◆ **Input material**
==*==
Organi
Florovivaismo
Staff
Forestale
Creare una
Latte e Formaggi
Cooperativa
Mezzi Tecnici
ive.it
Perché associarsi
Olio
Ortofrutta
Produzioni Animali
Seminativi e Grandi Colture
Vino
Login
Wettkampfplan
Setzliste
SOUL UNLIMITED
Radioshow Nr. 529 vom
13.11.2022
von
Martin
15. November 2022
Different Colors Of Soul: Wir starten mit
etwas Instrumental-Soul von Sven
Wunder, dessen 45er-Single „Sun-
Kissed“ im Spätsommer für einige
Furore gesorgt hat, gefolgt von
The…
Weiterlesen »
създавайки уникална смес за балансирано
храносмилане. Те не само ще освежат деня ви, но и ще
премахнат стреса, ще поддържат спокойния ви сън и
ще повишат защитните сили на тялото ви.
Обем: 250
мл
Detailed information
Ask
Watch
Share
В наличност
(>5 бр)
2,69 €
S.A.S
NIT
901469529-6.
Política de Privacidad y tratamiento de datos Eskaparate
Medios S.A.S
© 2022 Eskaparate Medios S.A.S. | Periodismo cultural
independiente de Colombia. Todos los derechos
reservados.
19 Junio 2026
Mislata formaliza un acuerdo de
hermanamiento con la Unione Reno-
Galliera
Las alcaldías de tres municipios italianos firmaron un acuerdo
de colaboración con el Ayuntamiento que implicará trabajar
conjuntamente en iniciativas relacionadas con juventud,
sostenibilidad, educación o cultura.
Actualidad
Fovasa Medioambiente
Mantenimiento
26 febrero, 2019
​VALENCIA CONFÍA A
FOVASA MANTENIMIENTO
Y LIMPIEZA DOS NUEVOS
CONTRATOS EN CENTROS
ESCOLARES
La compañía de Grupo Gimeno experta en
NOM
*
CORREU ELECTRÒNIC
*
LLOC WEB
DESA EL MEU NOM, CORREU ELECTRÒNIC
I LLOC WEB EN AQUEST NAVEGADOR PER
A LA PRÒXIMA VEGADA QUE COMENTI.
==*==
◆ **Required action**
Check the records above and copy each line that has the string "LLOC".

◆ **Exercise response**
LLOC WEB
I LLOC WEB EN AQUEST NAVEGADOR PER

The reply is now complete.